**Requirement 1**: From the article about the Biden–López Obrador call, reproduce word for word the passage from "The Trump administration" to "ban is lifted.".
**Requirement 2**: In the article about the Biden–López Obrador call, list every topic that the talks "were also expected to touch on."

-------- Text section --------

President Joe Biden planned to discuss efforts to address the unprecedented flow of migration along the U.S. southern border in a Friday afternoon call with Mexican President Andrés Manuel López Obrador.
“I look forward to discussing our vision for the Ninth Summit of the Americas and discussing North America priority initiatives for the region,” Biden tweeted ahead of the conversation.
The talks were also expected to touch on Russia’s invasion of Ukraine, global economic challenges, the pandemic, climate change, the root causes of migration and the trade in illicit drugs. Senior Biden administration officials previewed the agenda on condition of anonymity.
The meeting comes at a moment of international and domestic tensions, as the war in Ukraine has contributed to inflation worldwide amid concerns about likely shortages of oil, natural gas and food.
Moreover, the expected end on May 23 of the public health ban on asylum seekers could trigger a rush of migrants to the U.S.-Mexico border. That would exacerbate tensions over immigration ahead of U.S. midterm elections to decide if Democrats retain control of the House and Senate.
The Trump administration imposed the so-called Title 42 restrictions on asylum seekers in March 2020 as the coronavirus pandemic began to accelerate. Officials said at the time that the ban was to protect public health, but immigration control advocates also saw it as a way to seal the border to migrants, a longstanding priority of former President Donald Trump. Mexico is viewed as a key partner in managing the increase in migrants once the ban is lifted.
On Tuesday, López Obrador said during his daily news conference that the White House had requested the meeting and he was not entirely sure of what the two leaders would discuss.
“It’s important that there’s this communication, to listen to President Biden who has treated us with respect, as President Trump also treated us with respect, and we have to ensure a good relationship,” he said.

-------- Data provided --------

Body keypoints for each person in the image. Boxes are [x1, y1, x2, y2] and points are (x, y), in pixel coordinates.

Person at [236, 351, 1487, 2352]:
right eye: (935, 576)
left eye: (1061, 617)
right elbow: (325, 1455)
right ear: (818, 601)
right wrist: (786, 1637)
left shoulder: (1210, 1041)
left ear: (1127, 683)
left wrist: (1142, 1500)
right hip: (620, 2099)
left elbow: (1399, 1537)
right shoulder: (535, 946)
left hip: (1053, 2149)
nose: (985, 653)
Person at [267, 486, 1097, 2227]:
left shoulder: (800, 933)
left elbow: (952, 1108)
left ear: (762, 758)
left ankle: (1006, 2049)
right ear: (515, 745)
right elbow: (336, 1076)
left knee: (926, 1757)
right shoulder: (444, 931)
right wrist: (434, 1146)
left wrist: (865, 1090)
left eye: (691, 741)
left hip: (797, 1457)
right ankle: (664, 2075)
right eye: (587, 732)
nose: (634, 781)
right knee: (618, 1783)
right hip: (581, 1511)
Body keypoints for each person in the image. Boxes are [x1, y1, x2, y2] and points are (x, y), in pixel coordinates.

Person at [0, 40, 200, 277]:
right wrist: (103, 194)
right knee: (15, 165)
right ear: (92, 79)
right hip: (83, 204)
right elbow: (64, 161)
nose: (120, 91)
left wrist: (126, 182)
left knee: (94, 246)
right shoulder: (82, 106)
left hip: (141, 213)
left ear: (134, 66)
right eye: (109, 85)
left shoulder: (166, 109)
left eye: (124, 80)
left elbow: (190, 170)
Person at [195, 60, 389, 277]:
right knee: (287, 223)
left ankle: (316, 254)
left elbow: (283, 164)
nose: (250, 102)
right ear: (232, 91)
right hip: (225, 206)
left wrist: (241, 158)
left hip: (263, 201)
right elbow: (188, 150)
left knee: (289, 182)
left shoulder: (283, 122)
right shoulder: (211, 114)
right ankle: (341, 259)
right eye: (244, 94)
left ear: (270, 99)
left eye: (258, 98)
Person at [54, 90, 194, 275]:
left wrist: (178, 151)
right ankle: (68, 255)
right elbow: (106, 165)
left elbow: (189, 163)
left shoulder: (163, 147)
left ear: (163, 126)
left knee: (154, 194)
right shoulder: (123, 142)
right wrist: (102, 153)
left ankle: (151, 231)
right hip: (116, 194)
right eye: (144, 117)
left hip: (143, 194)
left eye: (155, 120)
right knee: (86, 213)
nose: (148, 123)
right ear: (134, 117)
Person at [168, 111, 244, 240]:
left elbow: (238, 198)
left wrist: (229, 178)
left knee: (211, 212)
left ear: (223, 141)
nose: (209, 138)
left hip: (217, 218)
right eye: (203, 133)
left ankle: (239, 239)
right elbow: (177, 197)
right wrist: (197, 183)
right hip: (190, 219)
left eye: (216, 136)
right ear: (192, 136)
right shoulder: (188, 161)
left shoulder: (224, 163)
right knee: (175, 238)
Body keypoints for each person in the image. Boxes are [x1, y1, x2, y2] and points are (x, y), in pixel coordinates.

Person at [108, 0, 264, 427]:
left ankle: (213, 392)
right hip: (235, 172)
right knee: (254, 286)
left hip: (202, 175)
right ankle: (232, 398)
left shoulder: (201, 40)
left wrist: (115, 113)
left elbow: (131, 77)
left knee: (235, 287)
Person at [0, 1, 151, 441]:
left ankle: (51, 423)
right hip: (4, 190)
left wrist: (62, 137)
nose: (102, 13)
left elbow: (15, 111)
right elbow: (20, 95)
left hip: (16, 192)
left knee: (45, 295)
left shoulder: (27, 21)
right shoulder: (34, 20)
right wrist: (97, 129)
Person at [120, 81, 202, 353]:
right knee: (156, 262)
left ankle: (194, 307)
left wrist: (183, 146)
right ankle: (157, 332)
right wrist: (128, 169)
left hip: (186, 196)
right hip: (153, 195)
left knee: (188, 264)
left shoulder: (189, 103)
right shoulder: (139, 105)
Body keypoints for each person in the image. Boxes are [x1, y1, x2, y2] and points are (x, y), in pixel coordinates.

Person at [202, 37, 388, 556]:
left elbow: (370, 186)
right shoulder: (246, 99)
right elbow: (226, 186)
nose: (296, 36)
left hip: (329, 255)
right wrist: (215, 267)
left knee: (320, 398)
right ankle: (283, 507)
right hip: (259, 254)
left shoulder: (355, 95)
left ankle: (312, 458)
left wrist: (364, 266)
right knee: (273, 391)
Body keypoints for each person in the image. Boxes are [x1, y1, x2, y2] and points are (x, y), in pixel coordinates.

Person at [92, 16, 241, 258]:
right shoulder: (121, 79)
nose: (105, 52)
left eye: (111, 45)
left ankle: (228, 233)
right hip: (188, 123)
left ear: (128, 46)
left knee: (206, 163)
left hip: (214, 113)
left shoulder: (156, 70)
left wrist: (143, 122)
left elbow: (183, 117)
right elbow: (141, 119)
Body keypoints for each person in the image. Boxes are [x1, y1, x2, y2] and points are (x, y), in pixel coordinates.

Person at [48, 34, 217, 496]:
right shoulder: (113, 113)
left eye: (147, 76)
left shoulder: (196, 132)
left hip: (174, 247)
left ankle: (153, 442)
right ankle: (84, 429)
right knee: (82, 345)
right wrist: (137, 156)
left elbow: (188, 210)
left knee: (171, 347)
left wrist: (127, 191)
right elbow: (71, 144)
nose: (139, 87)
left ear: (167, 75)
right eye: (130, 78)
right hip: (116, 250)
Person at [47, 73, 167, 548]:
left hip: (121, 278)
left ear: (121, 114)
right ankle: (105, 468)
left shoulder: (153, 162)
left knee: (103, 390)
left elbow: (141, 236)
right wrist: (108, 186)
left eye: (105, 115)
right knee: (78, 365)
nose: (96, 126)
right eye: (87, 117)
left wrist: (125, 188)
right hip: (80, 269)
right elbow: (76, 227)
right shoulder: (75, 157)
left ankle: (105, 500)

--------

**Your response 1**:
The Trump administration imposed the so-called Title 42 restrictions on asylum seekers in March 2020 as the coronavirus pandemic began to accelerate. Officials said at the time that the ban was to protect public health, but immigration control advocates also saw it as a way to seal the border to migrants, a longstanding priority of former President Donald Trump. Mexico is viewed as a key partner in managing the increase in migrants once the ban is lifted.

**Your response 2**:
- Russia's invasion of Ukraine
- global economic challenges
- the pandemic
- climate change
- the root causes of migration
- the trade in illicit drugs